• _RECORDED INFORMATION_:
===
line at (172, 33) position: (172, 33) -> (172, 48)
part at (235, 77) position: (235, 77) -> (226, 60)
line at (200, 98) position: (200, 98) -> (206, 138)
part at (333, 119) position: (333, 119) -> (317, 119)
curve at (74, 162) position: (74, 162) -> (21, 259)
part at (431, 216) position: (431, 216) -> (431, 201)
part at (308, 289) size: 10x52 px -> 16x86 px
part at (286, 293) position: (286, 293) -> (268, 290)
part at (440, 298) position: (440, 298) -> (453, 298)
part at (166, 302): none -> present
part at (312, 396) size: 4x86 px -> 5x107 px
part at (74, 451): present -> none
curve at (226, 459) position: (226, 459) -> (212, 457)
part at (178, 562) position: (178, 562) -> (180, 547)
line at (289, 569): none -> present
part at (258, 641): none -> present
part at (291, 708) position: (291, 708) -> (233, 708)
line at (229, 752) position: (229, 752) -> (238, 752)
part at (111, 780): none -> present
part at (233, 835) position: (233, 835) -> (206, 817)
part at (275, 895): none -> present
===
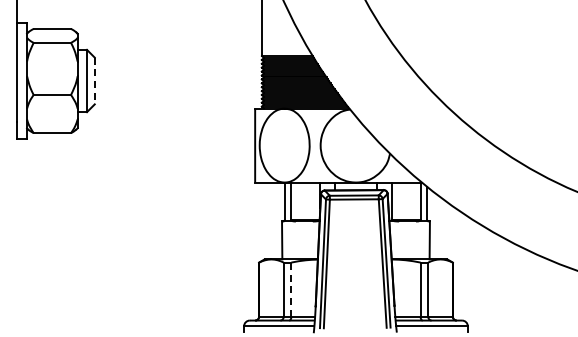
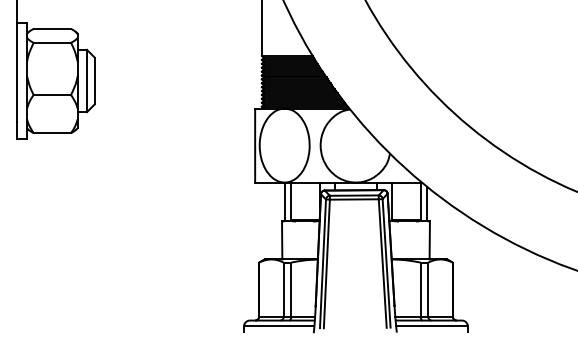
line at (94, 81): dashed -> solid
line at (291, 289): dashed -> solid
===
• _GIVEN PROBLEM_: Please output, character for character, the lines of data from the line with "line at (172, 33)" up to and including the line with "part at (233, 835)".

• _CORRECT RESPONSE_:
line at (172, 33) position: (172, 33) -> (172, 48)
part at (235, 77) position: (235, 77) -> (226, 60)
line at (200, 98) position: (200, 98) -> (206, 138)
part at (333, 119) position: (333, 119) -> (317, 119)
curve at (74, 162) position: (74, 162) -> (21, 259)
part at (431, 216) position: (431, 216) -> (431, 201)
part at (308, 289) size: 10x52 px -> 16x86 px
part at (286, 293) position: (286, 293) -> (268, 290)
part at (440, 298) position: (440, 298) -> (453, 298)
part at (166, 302): none -> present
part at (312, 396) size: 4x86 px -> 5x107 px
part at (74, 451): present -> none
curve at (226, 459) position: (226, 459) -> (212, 457)
part at (178, 562) position: (178, 562) -> (180, 547)
line at (289, 569): none -> present
part at (258, 641): none -> present
part at (291, 708) position: (291, 708) -> (233, 708)
line at (229, 752) position: (229, 752) -> (238, 752)
part at (111, 780): none -> present
part at (233, 835) position: (233, 835) -> (206, 817)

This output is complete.